Mayor Joel Fritzler took some time Monday to reflect on his five months as mayor so far and the new City Council.
“It’s probably the most diverse council Carbondale’s ever seen,” he said.
Fritzler succeeded Brad Cole as mayor in May, and Jane Adams and Don Monty were elected to the Council the same month. Lee Fronabarger was appointed to fill Fritzler’s vacant council seat.
Since the considerable shift in the council’s makeup, the city has seen a number of addressed major issues. Fritzler said the Council’s granting liquor licenses to grocery stores in July was probably the largest one far.
“That was a big victory for the entire community,” he said. “I’m hoping to see a turnaround in some of our sales tax revenues.”
He said the issue of liquor sales at grocery stores has been around for over 40 years.
“Even when I moved here 15 years ago, it was like the big question, ‘Why can’t I get beer in the grocery store like I can in probably 95 percent of the other stores in Illinois, or across the country or around the world?’” he said.
And the issue may not be settled. Fronabarger — who voted with Fritzler, Monty and Adams to approve the measure — said he’d like to see liquor sales expand to convenience stores as well.
The council’s decision says something about Fritzler’s mayoral qualities, said Francis Murphy, general manager of the Neighborhood Co-op Grocery, one of several grocery stores to pursue liquor licenses.

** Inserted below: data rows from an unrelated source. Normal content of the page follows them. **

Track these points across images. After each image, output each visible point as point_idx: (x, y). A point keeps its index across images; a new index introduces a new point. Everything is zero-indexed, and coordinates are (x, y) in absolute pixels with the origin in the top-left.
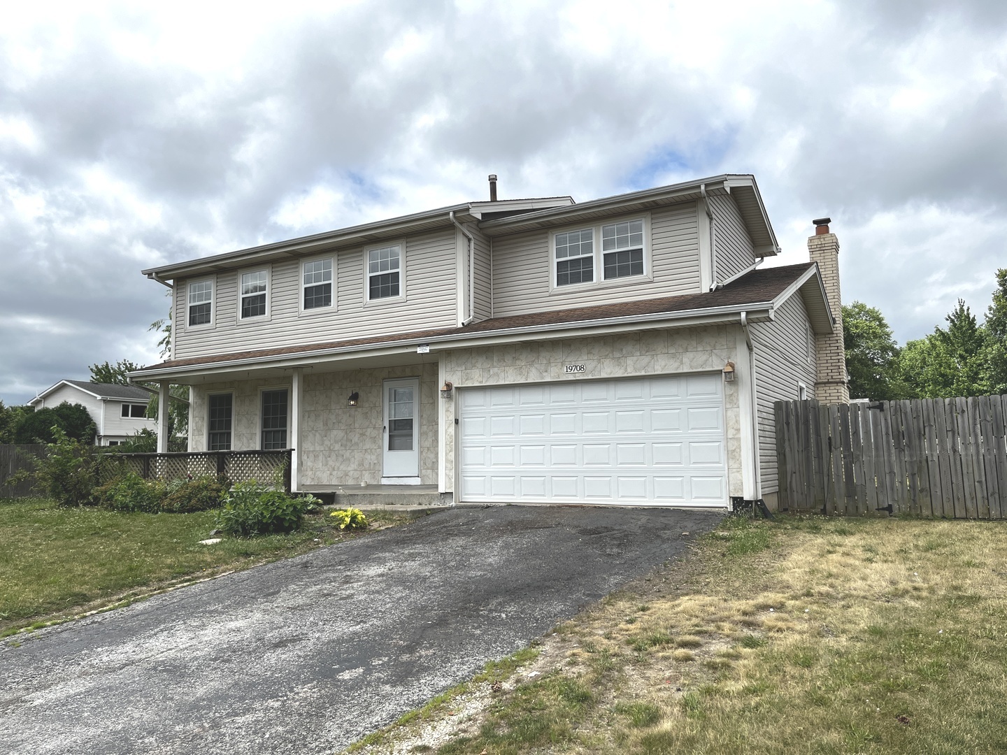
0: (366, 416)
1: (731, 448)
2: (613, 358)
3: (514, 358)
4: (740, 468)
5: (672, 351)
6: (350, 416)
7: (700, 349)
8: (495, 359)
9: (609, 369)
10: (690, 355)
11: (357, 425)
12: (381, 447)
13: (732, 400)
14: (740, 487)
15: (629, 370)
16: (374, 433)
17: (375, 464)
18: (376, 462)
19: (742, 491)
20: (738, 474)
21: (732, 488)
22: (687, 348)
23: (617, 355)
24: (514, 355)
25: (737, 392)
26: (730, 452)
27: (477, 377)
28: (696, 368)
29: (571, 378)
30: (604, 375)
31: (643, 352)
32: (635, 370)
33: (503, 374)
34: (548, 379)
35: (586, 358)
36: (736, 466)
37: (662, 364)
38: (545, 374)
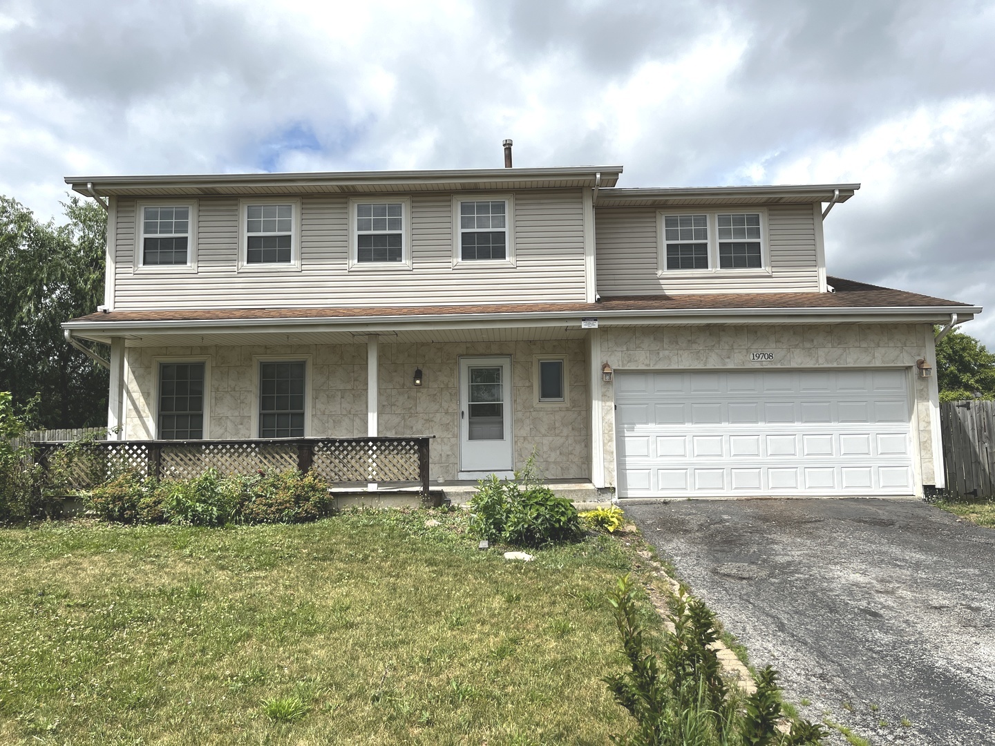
0: (433, 398)
1: (923, 440)
2: (804, 349)
3: (689, 341)
4: (931, 458)
5: (864, 345)
6: (408, 398)
7: (891, 344)
8: (666, 340)
9: (798, 359)
10: (882, 350)
11: (419, 409)
12: (457, 436)
13: (922, 394)
14: (932, 475)
15: (821, 361)
16: (446, 419)
17: (448, 455)
18: (449, 453)
19: (934, 480)
20: (929, 464)
21: (924, 477)
22: (878, 343)
23: (808, 345)
24: (690, 338)
25: (927, 388)
26: (922, 444)
27: (642, 359)
28: (887, 363)
29: (757, 366)
30: (794, 365)
31: (835, 344)
32: (827, 361)
33: (676, 357)
34: (731, 366)
35: (773, 345)
36: (928, 456)
37: (854, 357)
38: (727, 360)
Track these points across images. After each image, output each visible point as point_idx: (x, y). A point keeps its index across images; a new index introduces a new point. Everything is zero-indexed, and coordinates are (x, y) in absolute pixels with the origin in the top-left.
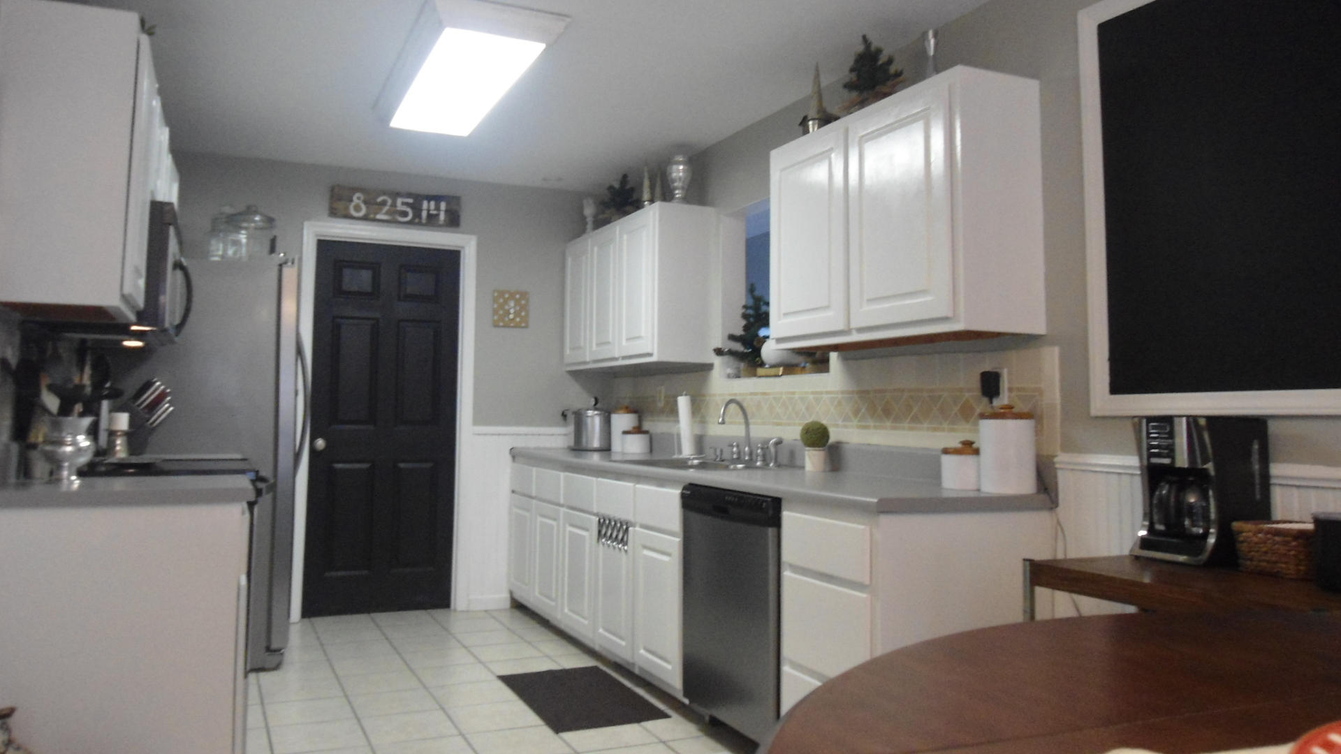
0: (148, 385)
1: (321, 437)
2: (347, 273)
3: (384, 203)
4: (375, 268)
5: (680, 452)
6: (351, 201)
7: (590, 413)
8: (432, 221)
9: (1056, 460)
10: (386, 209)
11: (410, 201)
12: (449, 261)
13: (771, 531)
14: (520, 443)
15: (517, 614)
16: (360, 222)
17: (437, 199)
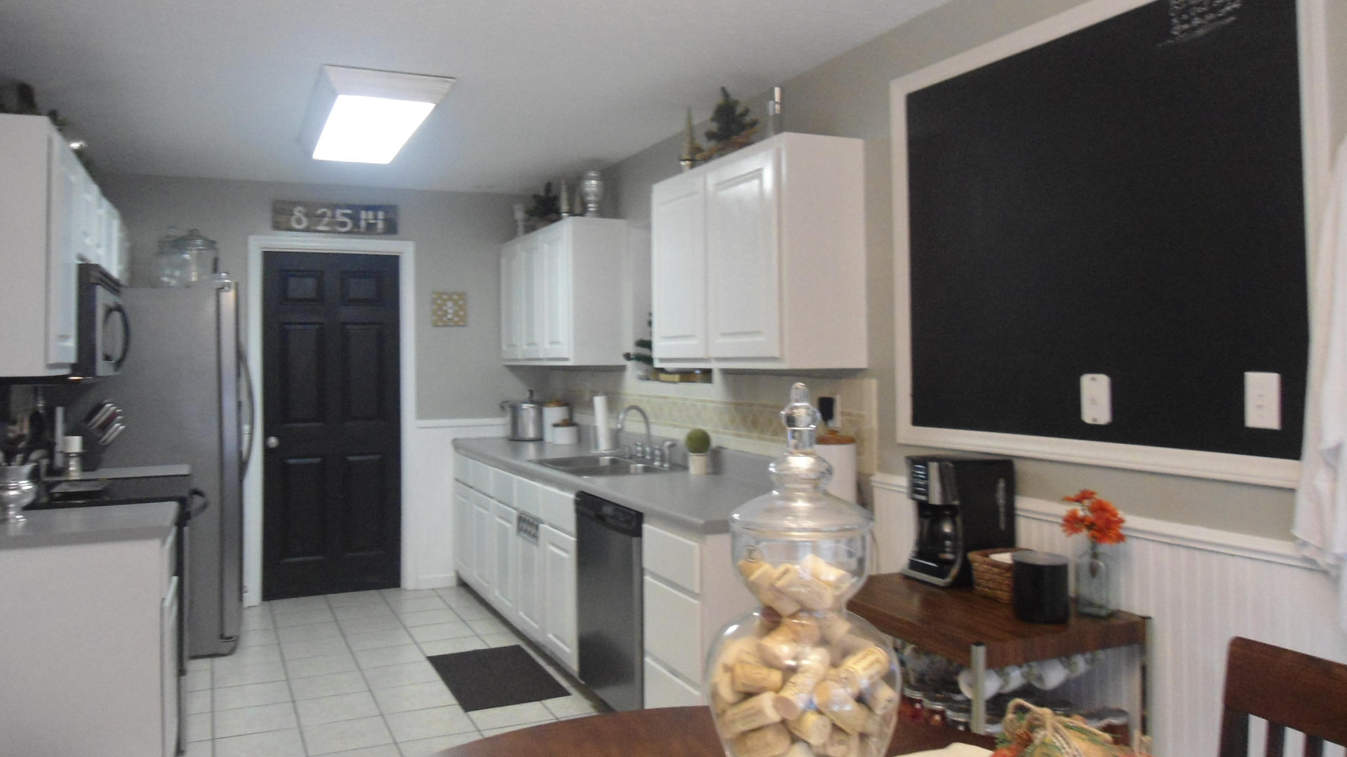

“Joel has shown really strong leadership to overturn a 43-year-old law that benefited a few families in Carbondale,” he said. “Joel is not beholden to certain interest groups the way Brad was.”
Fritzler seems to have a more inclusive and participatory style than Cole, who strictly ran the previous Council, Murphy said.
However, councilwoman Corene McDaniel said Cole had a vision and the connections to make it work.
McDaniel, who has served on the council for more than 10 years, has found herself in the minority on a few major votes since the new council members took office. She voted against grocery store liquor sales and cutting the city’s funding for District 95’s summer reading and math program.
“Maybe we have new members who may not have been responsive to items that were passed in the past,” she said.
Councilman Chris Wissmann, who’s been on the council for eight years, expressed a similar sentiment.
“I do seem to find myself on the short end of the stick these days,” he said.
He said anyone who has watched the council for the last eight years would have no problem seeing the differences since the last election, but he would not comment on the differences between Fritzler and Cole.
Scott Thorne, owner of Castle Perilous Games and writer of the city government blog Carbondaze Gazette, said Cole and Fritzler are actually similar in at least one way.
“They’re both kind of, ‘I want it done my way,’ but Cole was more in your face,” he said.
One case of Fritzler’s initiative is his emphasis on building-code enforcement, a topic he stressed during the election.
“In the last eight years or so, we’ve been pretty lax on enforcement,” Fritzler said. “One of the first things I did when I took office, I went over to Building and Neighborhood Services, and all I said was, ‘Write tickets, write tickets, write tickets.’”
Since the summer, the city’s efforts to force New York-based landlord Campus Habitat to bring its properties into safety compliance have been well publicized. The city declared two of the company’s buildings to be unfit for habitation in August, and a Jackson County Circuit Court judged levied $30,000 in fines against the landlord in September.
“I was really happy … the judicial system has taken our side on the ruling, the fines. I don’t think we’re ever going to collect any of those fines, but it helps put the word out there that we’re serious about these violations,” Fritzler said.
He said improving housing is one way the city can help the university fight its enrollment problems.
Fritzler said after matters such as raising water rates and finding a new city manager are settled, his next big issue is to improve and clean up downtown. He said one idea he has had is to close Illinois Avenue to vehicles and to divert Highway 51 onto University Avenue.
However, he said ideas are cheap, and sometimes planning is too, but making it happen would be expensive.
“We’re doing all right,” he said. “Our sales tax revenue projections are right on track … but there’s no frosting.”